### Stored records

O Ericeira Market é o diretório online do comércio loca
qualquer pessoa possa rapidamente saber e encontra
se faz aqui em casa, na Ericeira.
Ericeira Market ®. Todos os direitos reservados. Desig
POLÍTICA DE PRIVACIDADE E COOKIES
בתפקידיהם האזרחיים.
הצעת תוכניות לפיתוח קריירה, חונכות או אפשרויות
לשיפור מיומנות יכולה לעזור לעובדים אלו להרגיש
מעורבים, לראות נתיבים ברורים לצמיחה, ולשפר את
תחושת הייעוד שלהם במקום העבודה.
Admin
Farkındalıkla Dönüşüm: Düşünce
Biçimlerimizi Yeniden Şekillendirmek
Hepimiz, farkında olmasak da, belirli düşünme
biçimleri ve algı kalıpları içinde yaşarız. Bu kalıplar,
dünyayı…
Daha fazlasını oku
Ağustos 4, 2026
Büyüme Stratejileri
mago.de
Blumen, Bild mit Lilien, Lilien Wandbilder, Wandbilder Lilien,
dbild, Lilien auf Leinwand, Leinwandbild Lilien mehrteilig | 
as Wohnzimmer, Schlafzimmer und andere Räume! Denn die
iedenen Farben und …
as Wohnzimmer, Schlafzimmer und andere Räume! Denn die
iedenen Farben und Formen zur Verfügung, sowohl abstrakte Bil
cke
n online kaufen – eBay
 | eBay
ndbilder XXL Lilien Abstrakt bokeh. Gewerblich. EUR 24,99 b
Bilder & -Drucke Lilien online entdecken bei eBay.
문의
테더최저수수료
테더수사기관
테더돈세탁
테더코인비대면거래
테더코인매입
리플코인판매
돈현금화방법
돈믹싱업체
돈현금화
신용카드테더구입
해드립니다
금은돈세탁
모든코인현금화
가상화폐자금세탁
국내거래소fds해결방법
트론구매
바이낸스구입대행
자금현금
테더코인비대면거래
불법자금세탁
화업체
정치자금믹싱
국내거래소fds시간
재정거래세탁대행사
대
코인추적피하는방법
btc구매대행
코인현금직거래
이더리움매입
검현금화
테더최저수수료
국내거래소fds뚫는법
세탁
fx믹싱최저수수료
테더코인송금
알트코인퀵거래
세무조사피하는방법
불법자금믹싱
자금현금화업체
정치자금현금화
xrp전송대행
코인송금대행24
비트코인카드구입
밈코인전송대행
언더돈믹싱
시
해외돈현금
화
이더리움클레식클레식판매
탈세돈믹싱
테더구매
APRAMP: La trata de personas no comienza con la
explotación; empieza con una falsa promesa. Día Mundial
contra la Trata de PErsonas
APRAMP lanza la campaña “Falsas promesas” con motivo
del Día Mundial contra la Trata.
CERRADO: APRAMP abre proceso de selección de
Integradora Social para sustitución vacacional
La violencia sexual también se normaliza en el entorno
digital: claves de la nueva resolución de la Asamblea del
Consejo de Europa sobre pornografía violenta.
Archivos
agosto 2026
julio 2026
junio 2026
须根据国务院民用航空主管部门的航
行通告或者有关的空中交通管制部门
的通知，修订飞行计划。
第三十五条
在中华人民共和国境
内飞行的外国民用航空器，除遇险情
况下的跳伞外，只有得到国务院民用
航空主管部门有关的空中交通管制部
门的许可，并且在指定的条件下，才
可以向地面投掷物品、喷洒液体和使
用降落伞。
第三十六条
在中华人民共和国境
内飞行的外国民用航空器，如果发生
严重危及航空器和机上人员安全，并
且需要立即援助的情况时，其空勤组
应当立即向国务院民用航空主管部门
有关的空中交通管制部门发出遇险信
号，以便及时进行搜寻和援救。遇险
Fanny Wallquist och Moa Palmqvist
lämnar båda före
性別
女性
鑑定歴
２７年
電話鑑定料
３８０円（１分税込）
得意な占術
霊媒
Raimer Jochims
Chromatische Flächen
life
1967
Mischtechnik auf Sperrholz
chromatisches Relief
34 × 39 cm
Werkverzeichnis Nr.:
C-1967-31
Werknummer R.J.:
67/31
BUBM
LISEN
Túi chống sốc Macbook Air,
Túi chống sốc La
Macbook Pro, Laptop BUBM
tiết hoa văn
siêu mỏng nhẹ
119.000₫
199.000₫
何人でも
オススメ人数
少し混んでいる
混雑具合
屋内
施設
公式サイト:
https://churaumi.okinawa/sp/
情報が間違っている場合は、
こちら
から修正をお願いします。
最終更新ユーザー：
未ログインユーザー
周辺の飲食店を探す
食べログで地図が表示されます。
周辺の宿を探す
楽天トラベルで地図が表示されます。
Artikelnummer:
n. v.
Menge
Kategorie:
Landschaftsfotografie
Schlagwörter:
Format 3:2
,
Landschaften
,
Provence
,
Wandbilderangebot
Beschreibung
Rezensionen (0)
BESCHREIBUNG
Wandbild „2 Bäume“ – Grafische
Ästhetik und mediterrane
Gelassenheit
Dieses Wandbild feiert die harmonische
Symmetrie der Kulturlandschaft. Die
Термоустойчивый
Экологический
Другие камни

### Goal of the exercise
Output the entire set of records exactly as shown.

### Answer for the task
O Ericeira Market é o diretório online do comércio loca
qualquer pessoa possa rapidamente saber e encontra
se faz aqui em casa, na Ericeira.
Ericeira Market ®. Todos os direitos reservados. Desig
POLÍTICA DE PRIVACIDADE E COOKIES
בתפקידיהם האזרחיים.
הצעת תוכניות לפיתוח קריירה, חונכות או אפשרויות
לשיפור מיומנות יכולה לעזור לעובדים אלו להרגיש
מעורבים, לראות נתיבים ברורים לצמיחה, ולשפר את
תחושת הייעוד שלהם במקום העבודה.
Admin
Farkındalıkla Dönüşüm: Düşünce
Biçimlerimizi Yeniden Şekillendirmek
Hepimiz, farkında olmasak da, belirli düşünme
biçimleri ve algı kalıpları içinde yaşarız. Bu kalıplar,
dünyayı…
Daha fazlasını oku
Ağustos 4, 2026
Büyüme Stratejileri
mago.de
Blumen, Bild mit Lilien, Lilien Wandbilder, Wandbilder Lilien,
dbild, Lilien auf Leinwand, Leinwandbild Lilien mehrteilig | 
as Wohnzimmer, Schlafzimmer und andere Räume! Denn die
iedenen Farben und …
as Wohnzimmer, Schlafzimmer und andere Räume! Denn die
iedenen Farben und Formen zur Verfügung, sowohl abstrakte Bil
cke
n online kaufen – eBay
 | eBay
ndbilder XXL Lilien Abstrakt bokeh. Gewerblich. EUR 24,99 b
Bilder & -Drucke Lilien online entdecken bei eBay.
문의
테더최저수수료
테더수사기관
테더돈세탁
테더코인비대면거래
테더코인매입
리플코인판매
돈현금화방법
돈믹싱업체
돈현금화
신용카드테더구입
해드립니다
금은돈세탁
모든코인현금화
가상화폐자금세탁
국내거래소fds해결방법
트론구매
바이낸스구입대행
자금현금
테더코인비대면거래
불법자금세탁
화업체
정치자금믹싱
국내거래소fds시간
재정거래세탁대행사
대
코인추적피하는방법
btc구매대행
코인현금직거래
이더리움매입
검현금화
테더최저수수료
국내거래소fds뚫는법
세탁
fx믹싱최저수수료
테더코인송금
알트코인퀵거래
세무조사피하는방법
불법자금믹싱
자금현금화업체
정치자금현금화
xrp전송대행
코인송금대행24
비트코인카드구입
밈코인전송대행
언더돈믹싱
시
해외돈현금
화
이더리움클레식클레식판매
탈세돈믹싱
테더구매
APRAMP: La trata de personas no comienza con la
explotación; empieza con una falsa promesa. Día Mundial
contra la Trata de PErsonas
APRAMP lanza la campaña “Falsas promesas” con motivo
del Día Mundial contra la Trata.
CERRADO: APRAMP abre proceso de selección de
Integradora Social para sustitución vacacional
La violencia sexual también se normaliza en el entorno
digital: claves de la nueva resolución de la Asamblea del
Consejo de Europa sobre pornografía violenta.
Archivos
agosto 2026
julio 2026
junio 2026
须根据国务院民用航空主管部门的航
行通告或者有关的空中交通管制部门
的通知，修订飞行计划。
第三十五条
在中华人民共和国境
内飞行的外国民用航空器，除遇险情
况下的跳伞外，只有得到国务院民用
航空主管部门有关的空中交通管制部
门的许可，并且在指定的条件下，才
可以向地面投掷物品、喷洒液体和使
用降落伞。
第三十六条
在中华人民共和国境
内飞行的外国民用航空器，如果发生
严重危及航空器和机上人员安全，并
且需要立即援助的情况时，其空勤组
应当立即向国务院民用航空主管部门
有关的空中交通管制部门发出遇险信
号，以便及时进行搜寻和援救。遇险
Fanny Wallquist och Moa Palmqvist
lämnar båda före
性別
女性
鑑定歴
２７年
電話鑑定料
３８０円（１分税込）
得意な占術
霊媒
Raimer Jochims
Chromatische Flächen
life
1967
Mischtechnik auf Sperrholz
chromatisches Relief
34 × 39 cm
Werkverzeichnis Nr.:
C-1967-31
Werknummer R.J.:
67/31
BUBM
LISEN
Túi chống sốc Macbook Air,
Túi chống sốc La
Macbook Pro, Laptop BUBM
tiết hoa văn
siêu mỏng nhẹ
119.000₫
199.000₫
何人でも
オススメ人数
少し混んでいる
混雑具合
屋内
施設
公式サイト:
https://churaumi.okinawa/sp/
情報が間違っている場合は、
こちら
から修正をお願いします。
最終更新ユーザー：
未ログインユーザー
周辺の飲食店を探す
食べログで地図が表示されます。
周辺の宿を探す
楽天トラベルで地図が表示されます。
Artikelnummer:
n. v.
Menge
Kategorie:
Landschaftsfotografie
Schlagwörter:
Format 3:2
,
Landschaften
,
Provence
,
Wandbilderangebot
Beschreibung
Rezensionen (0)
BESCHREIBUNG
Wandbild „2 Bäume“ – Grafische
Ästhetik und mediterrane
Gelassenheit
Dieses Wandbild feiert die harmonische
Symmetrie der Kulturlandschaft. Die
Термоустойчивый
Экологический
Другие камни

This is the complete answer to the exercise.